As much as I like Dubuque, I love to get out of town. Day trips with some kind of loose agenda – a play to see in Spring Green, a book to search for in Madison, a Thai restaurant to try in Davenport – those are the best. I grew up taking rides in the country, and while I do still love to see another view of nature, it’s often a shot of culture that propels me out of the house.
So the other Sunday found us on Highway 151, heading for Iowa City. The weather was perfect, so we ate outside at a little vegan restaurant under flowering trees made us feel like we were in a wedding. Then we wandered up East Washington to the Iowa Artisans Gallery to look at a new show by the daughter of a friend of ours. I’d seen Jenny Braig’s paintings before, and I knew it was going to be hard to just look and leave. She paints with oils, so thick you can see the brushstrokes, and the colors she uses are gorgeous – deep gold for a gravel road struck by sunlight, pale aqua for a summer sky sending down rain.

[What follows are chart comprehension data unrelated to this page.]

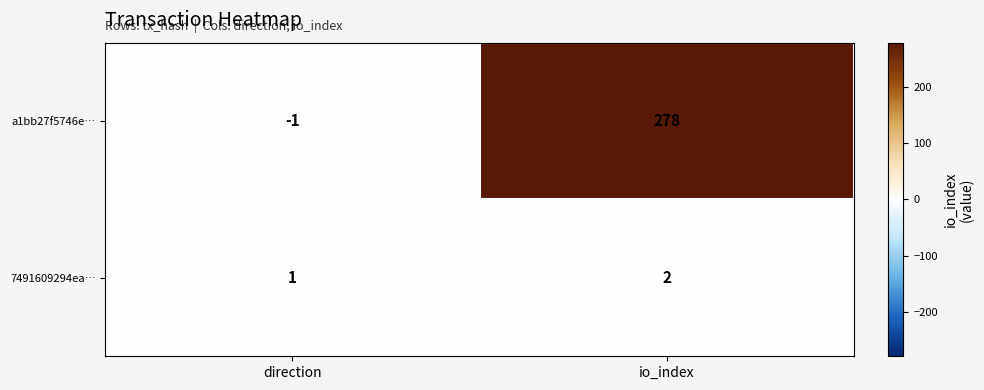

Where is 7491609294ea… nearest to the value 1?

direction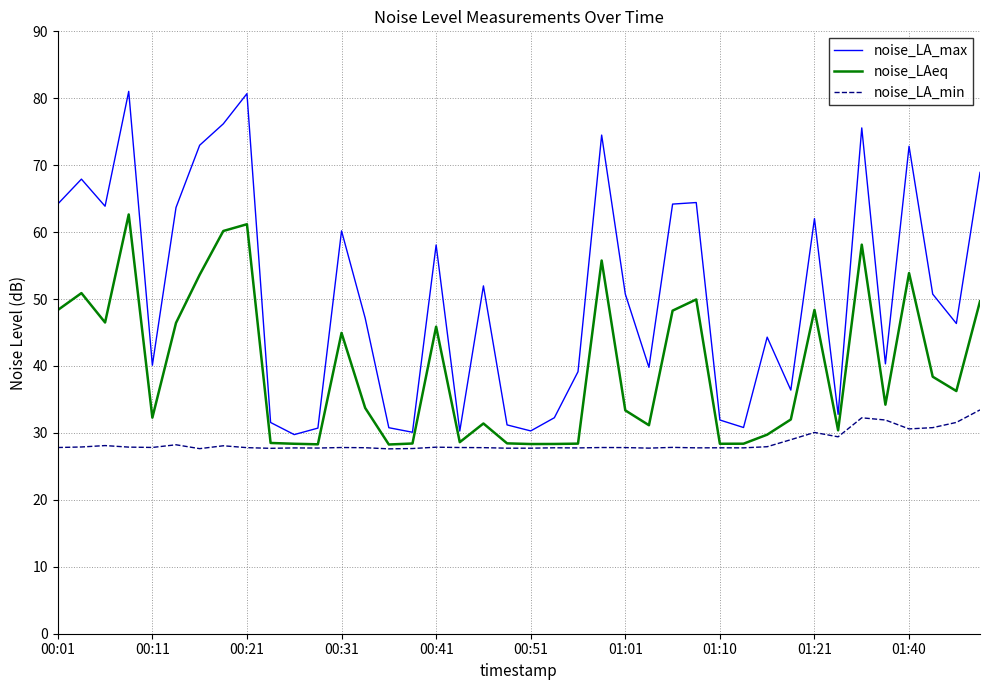

List the series in order of their overall mean, highest first.

noise_LA_max, noise_LAeq, noise_LA_min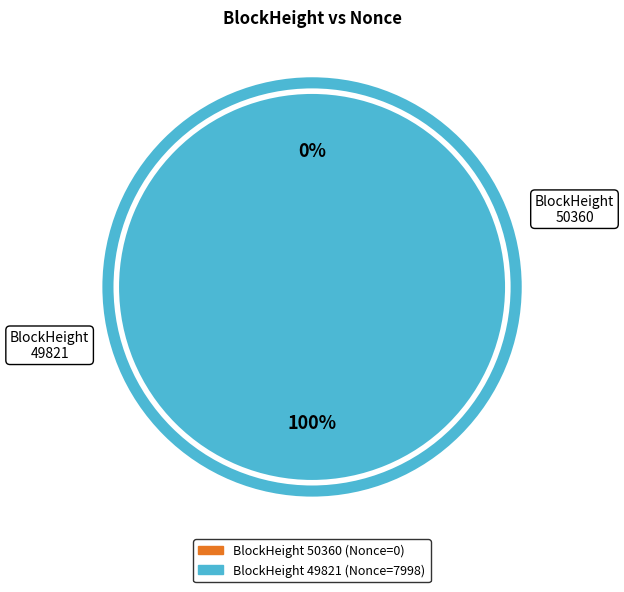

Which has a higher value, 50360 or 49821?

49821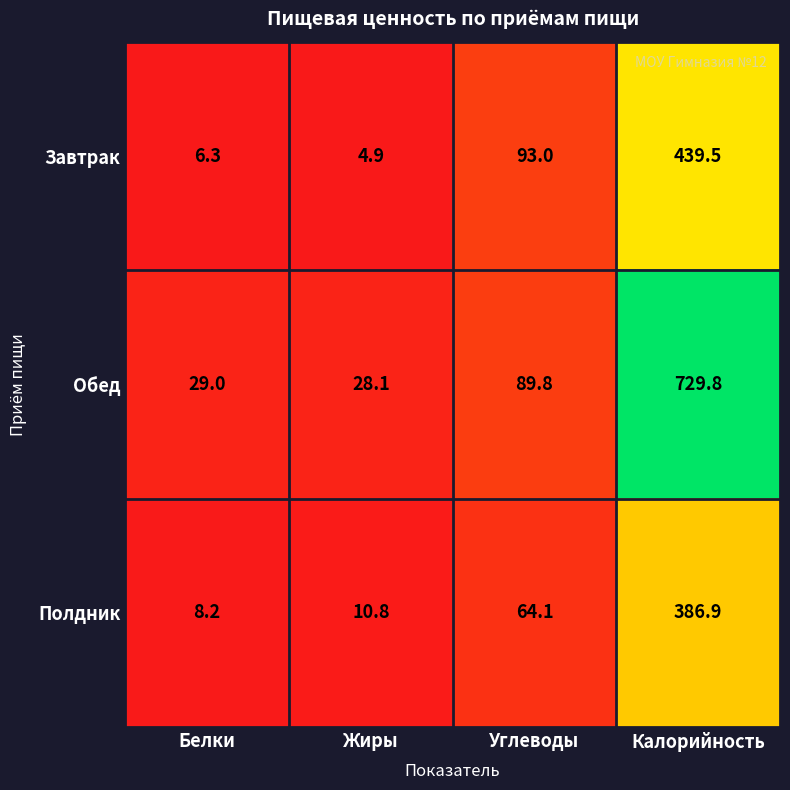

At which label is Завтрак closest to 222?

Углеводы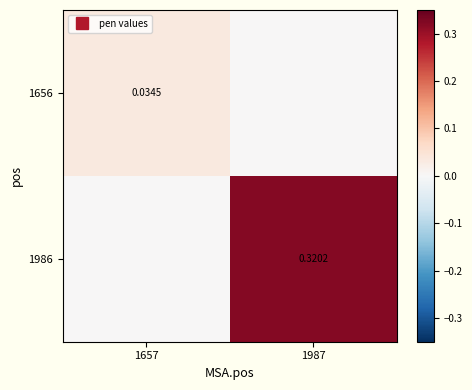

At how many categories does at least one series exceed 0?

2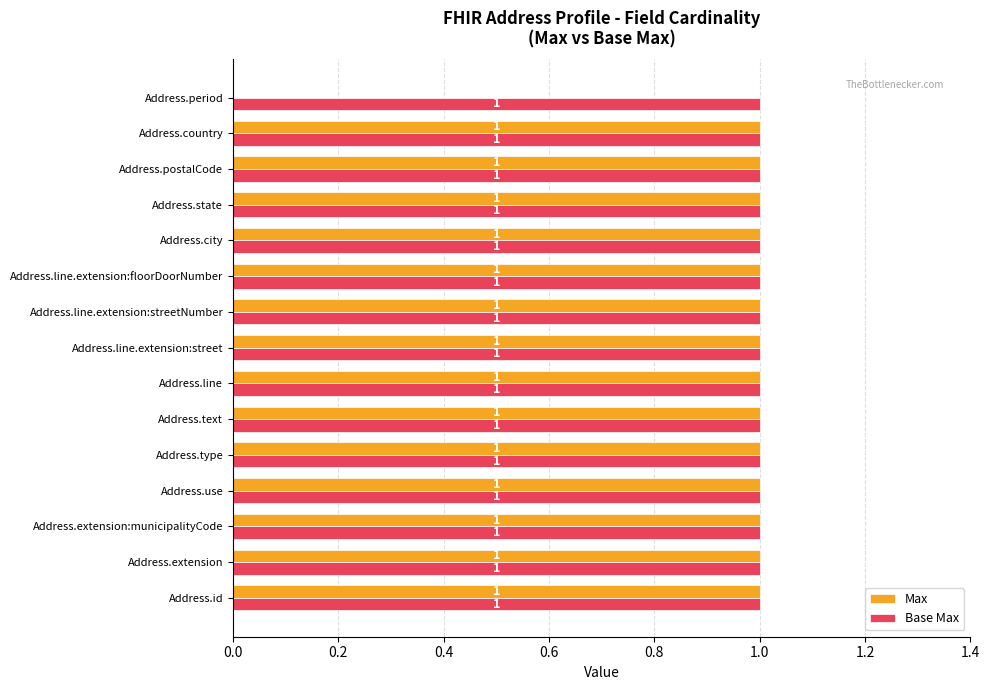

How many values in Max are above zero?

14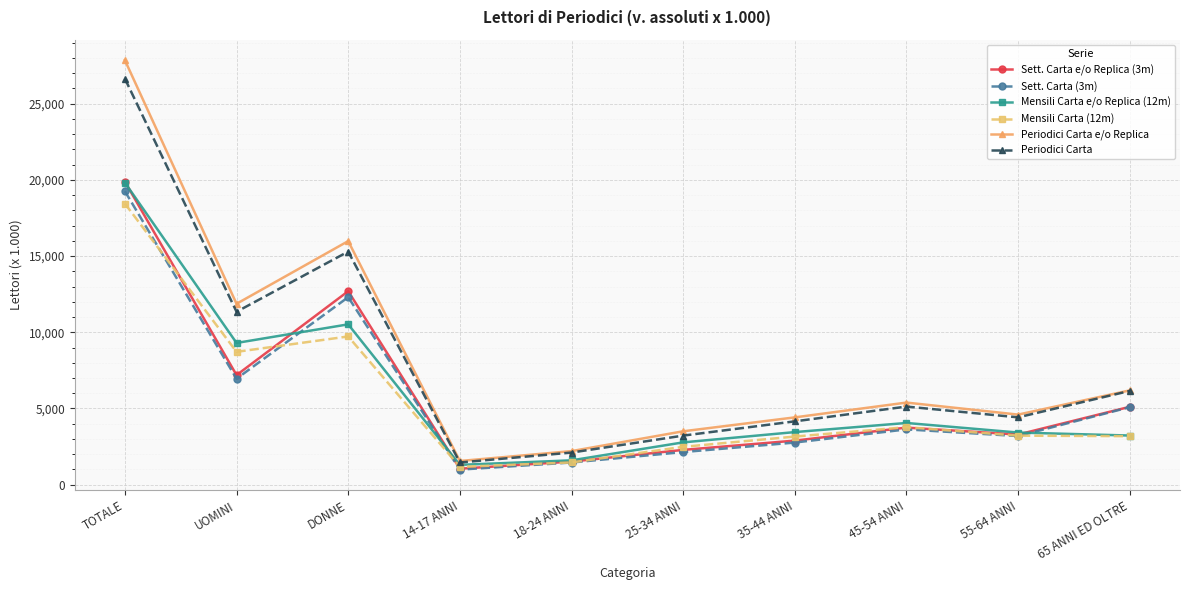

What is the value of the Sett. Carta (3m) point at the 4th from the left?

989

Jenny (daughter of Karla and Jim) lives in Spearfish, South Dakota, after growing up in Dubuque. Her subject matter is often farms and country roads, pickup trucks and trees, but there’s nothing at all trite or predictable about her work. Like any creative artist in any genre, she makes you take notice of the ordinary by making it new.

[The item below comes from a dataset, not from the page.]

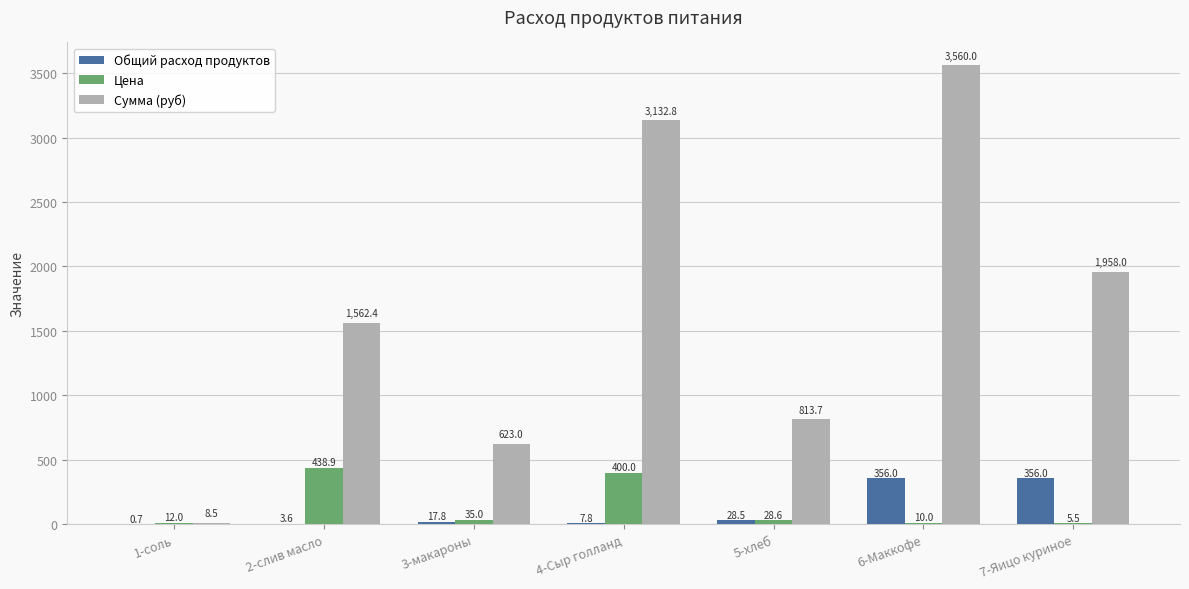

Which series has the largest range (max minus min)?

Сумма (руб)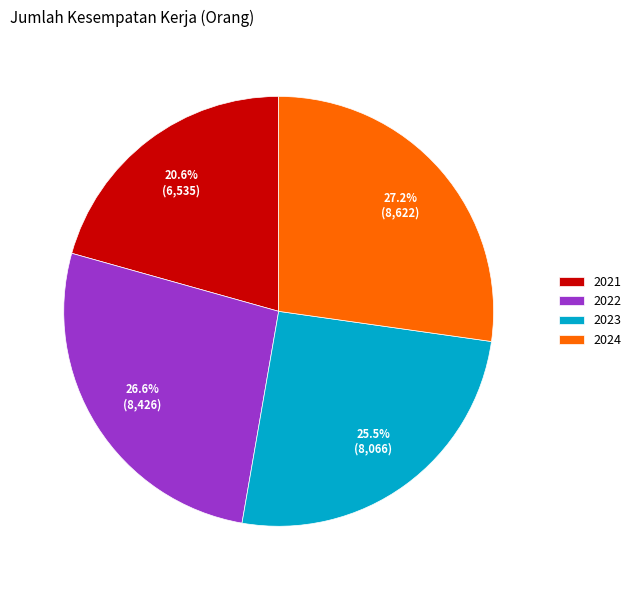

To the nearest percent, what is the difference between the largest and smallest slice percentages?

7%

So, of course, I fell in love with one painting in particular. I said to my husband, “If money were no object, I’d take that one home.” He said, “Um hm.” I don’t think he realized that I had come to Iowa City intending to buy one of these paintings. It wasn’t a decision I made after we got there. I just wasn’t sure which one I was going to want until we arrived.
We left the gallery, but only to go to Prairie Lights – that bookstore of world renown which shares its name with San Francisco’s City Lights and Dubuque’s River Lights – so I knew there would be time. Walking down the sidewalk, making our way among the students and the skateboarders, I began to wheedle in earnest. “Would you think I was crazy if I said I really wanted to buy one of those paintings?”

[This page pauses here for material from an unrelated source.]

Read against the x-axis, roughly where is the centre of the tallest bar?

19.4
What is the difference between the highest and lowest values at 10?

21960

As a psychologist, he knows I don’t ask questions like this for his professional opinion. He was less concerned with my sanity (though the price of the larger pieces was no small potatoes) than with the limited wall space in our home. We live in a hobbit house, otherwise known as a 1920’s bungalow, a style which many people prize and which even has a magazine, American Bungalow, for its devotees. But what these houses have in charm they lack in vertical space. Or maybe the problem is that we’ve already covered what we have in a sizeable collection of art, much of it original. Not Monets, not Rothkos, but some very nice prints and watercolors by wonderful local artists like Stormy Mochal. Add in a few prints from my husband’s years in Winnipeg and a family portrait or two, and there’s barely room for windows.
Still, that painting of the road and the farm and the sky spoke to me. I said, “It could go over the sofa,” even though we’ve already got two framed pieces there. He said, “What about this smaller one?” pointing to a charming painting of a country road. I said, “But this one has the road AND a farm.” He said, “I’m the one who grew up on a farm; it’s more evocative for me.” I said, “But my mom’s parents grew up on farms, and we were always visiting her Aunt Minnie there. I LOVE this one.” Finally, he said, “I guess it could go in the kitchen.”
So, Dear Reader, we bought it. We decided we’d each pay half and call it our anniversary present to each other. I offered to leave it there, so other people would be able to enjoy it until the show is over, and maybe be encouraged to buy another piece. It felt a little weird to walk away empty handed. I feel a little like we’re adopting a child from China; we know what she looks like, but we can’t take her home just yet.
Is this crazy, in these dire economic times? Spending money on a painting, what my dad would have called a “picture”? We never had real art growing up. I remember a dreadful, muddy brown reproduction of a mountain scene that hung for years over the living room sofa. My dad would have thought I was foolish to spend so much on a painting when I’ve been whining about the new kitchen cabinets we so desperately need. (Well, okay. Not “desperately.” But we really have no place for the cereal.)
But I think, as long as you’re feeling reasonably confident that your job is stable and the bills are going to be paid and the bacon is going to arrive on the table, then the act of bringing home something extra, something beautiful, is one of the best ways to say you’re not going to let the economic terrorists win. Artists have to make a buck, after all. So do galleries. (Have you been to Outside the Lines on Bluff St. lately? Check out John Anderson-Bricker’s acrylics and Mark Fowler’s glass works! Buy a pair of Connie Twining’s exquisite earrings! They’ve even got some of Jenny’s paintings.)
I know I’m fortunate. I will be reminded of this every time I see that golden road and those farm buildings on the horizon line and the soft blue sky of the painting Jenny named “Summer Rain” hanging above my kitchen table. And I’ll be reminded of a poem I first heard when I was a wretchedly poor college student. It went something like this: “If of thy fortune thou art bereft, and of thy store there be but two loaves left, sell one, and with the dole, buy hyacinths to feed thy soul.” A little beauty is just a different kind of nourishment, something you may not even realize you’re hungry for.